But better late than never, so here’s where my new path has taken me….
On April 9, 2011 I began my first quarter at The Art Institute of Atlanta. I’m currently enrolled in the Baking and Pastry Diploma program, although, honestly, I would love to take every class offered.
During the week of Orientation, we picked up our uniforms and supply kits that would carry us through our time at school.
The chef’s would be appalled to see me wearing my uniform this way, but this was before knowing the proper way of wearing it for either lecture class or when in the kitchen. But, I wanted to try everything on the day I got it. You are supposed to wear your scarf around your neck, hair up and under the hat, an apron with side towels if you’re in the kitchen, calf-high black socks and pants should be hemmed and worn with black non-slip shoes. I’m carrying my supply kit which houses all of my tools I’ll need for my classes and is something you should never be without when in the kitchen.

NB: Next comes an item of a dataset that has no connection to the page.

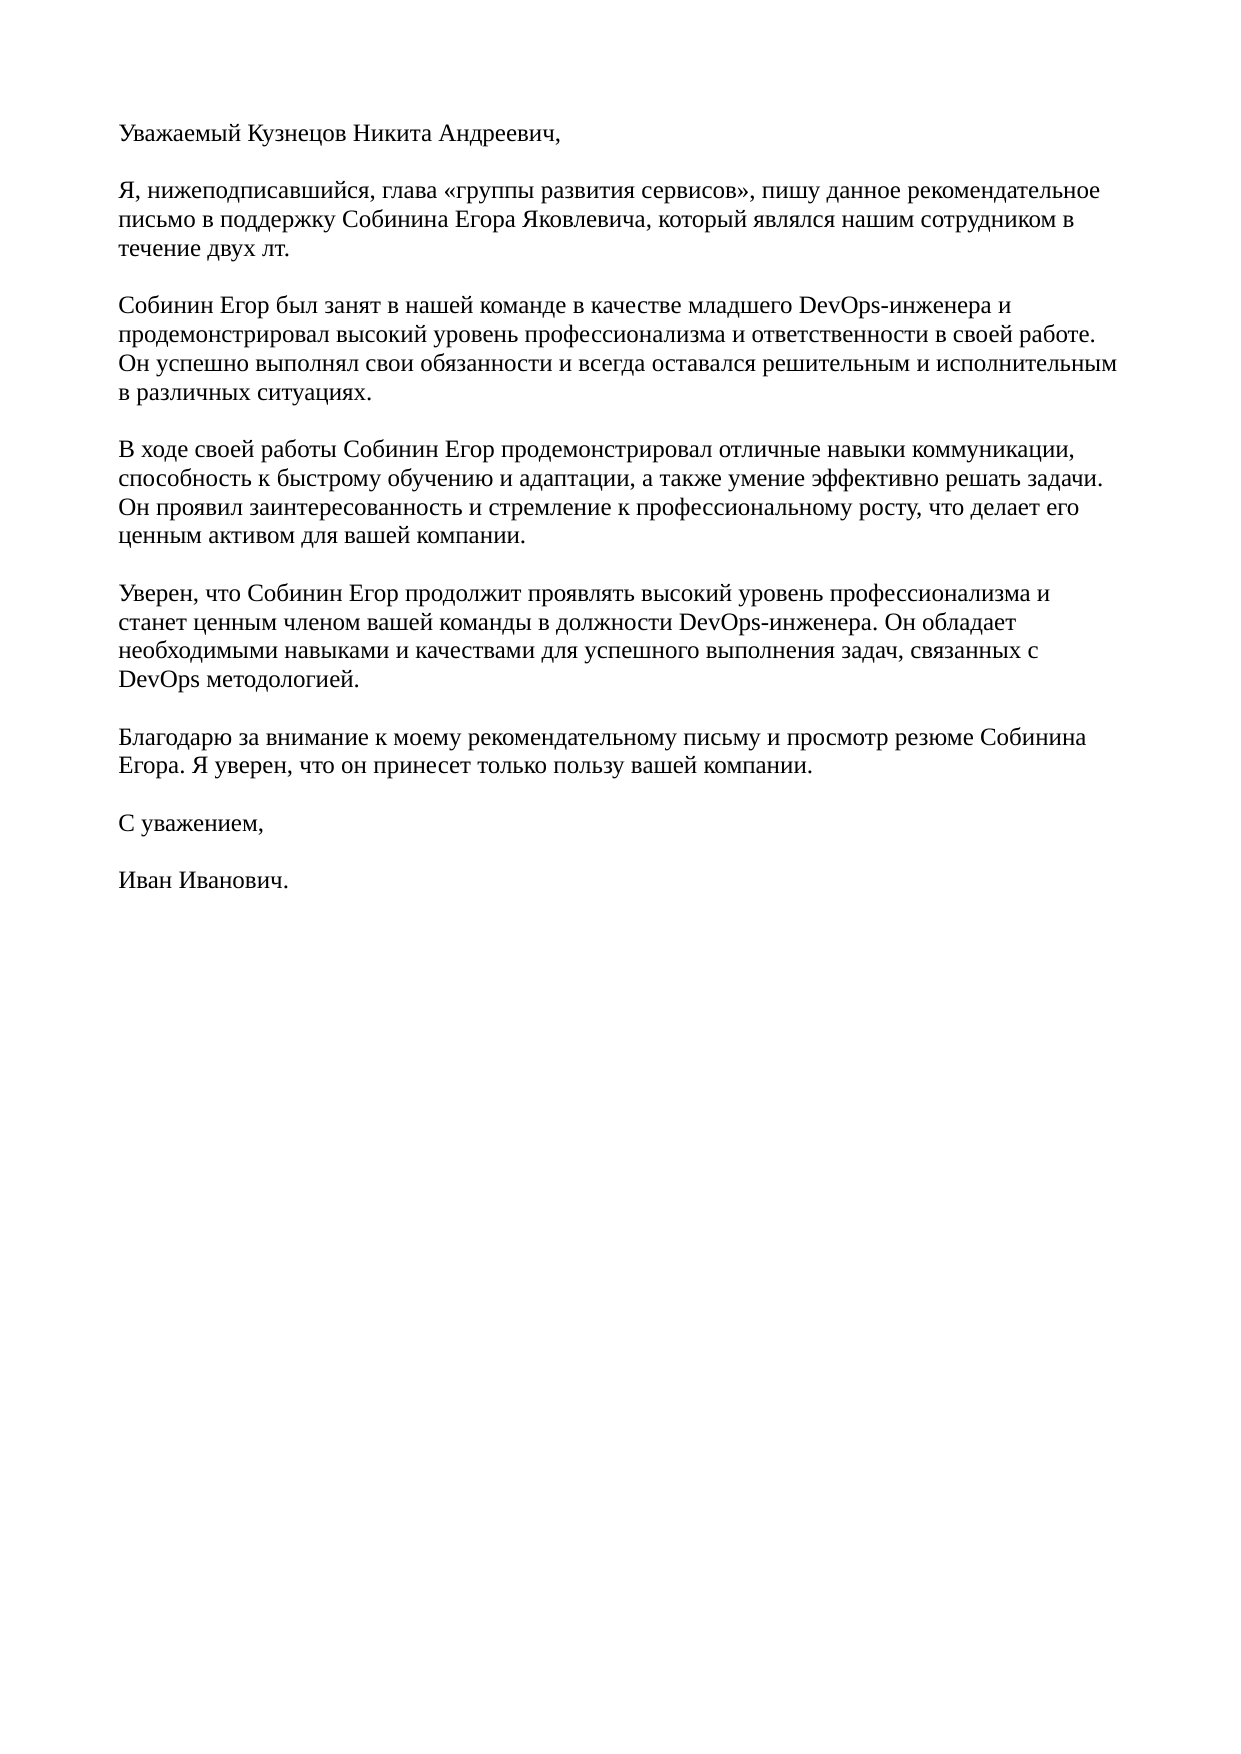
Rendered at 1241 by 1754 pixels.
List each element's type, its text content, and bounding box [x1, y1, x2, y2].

Currently, I’m taking 2 classes – Foundations of Culinary Techniques (Lecture Class) and Fundamentals of Classical Techniques (Lab/Production Class). Our lecture class introduces us to items such as stocks, mother sauces, cooking techniques, vegetables, poultry, beef, and even fish then we get hands on experience 2 days a week in the lab. We are learning techniques from French classical cooking – which is very thorough and can be quite time-consuming. Some days we use one entire class time to prep items and then actually cook them the following day. So, a lot goes into the French style, but I’ve really enjoyed learning and getting to produce amazing food.
Both classes are pretty early, but I know that if I want to be a baker I must be up before dawn in order to produce the freshest products. So, these days I no longer get to sleep in, but it’s such a small price to pay for reaching your dreams. I iron my uniform every night before going to bed…well, Monday’s I usually iron that morning since that class is later. My Tues/Wed class starts at 5:55am, so I do what I can the night before so I can sleep until the last possible moment and then get up and get ready for class. The chefs are very strict on timeliness and professionalism, which most of the older students in the class understand, but many of the younger ones do not.
We have a few more weeks left in these 2 foundation classes and then I’ll move into Intro to Baking and Pastry which I’m so excited about and Latin Cuisine! Yum Yum!!